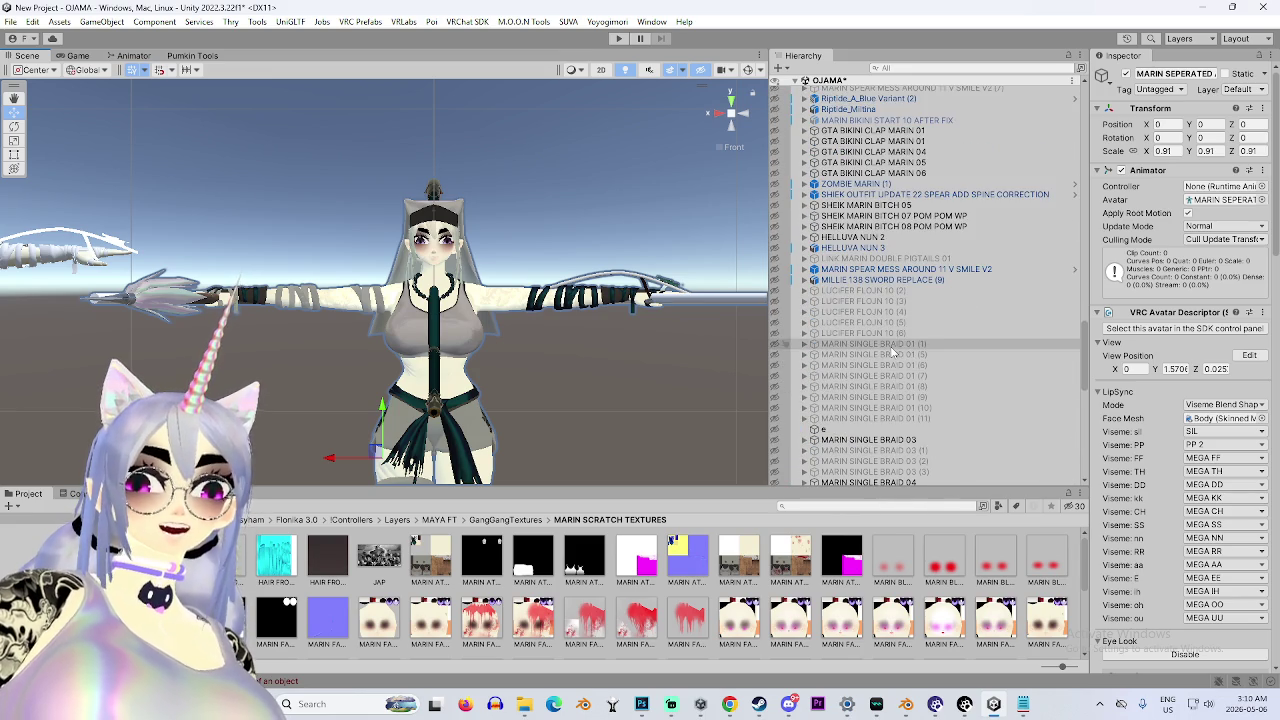
scroll(down, 3)
Select the MARIN COMBO GESTURE II LONGFACE (1) compiler and browse its Default and CAT FACE moods.
click(943, 317)
click(804, 317)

_DESCRIPTION OF THE TASK_
Print the data above exactly; drop every picture.

_EXERCISE RESULT_
scroll(down, 3)
Select the MARIN COMBO GESTURE II LONGFACE (1) compiler and browse its Default and CAT FACE moods.
click(943, 317)
click(804, 317)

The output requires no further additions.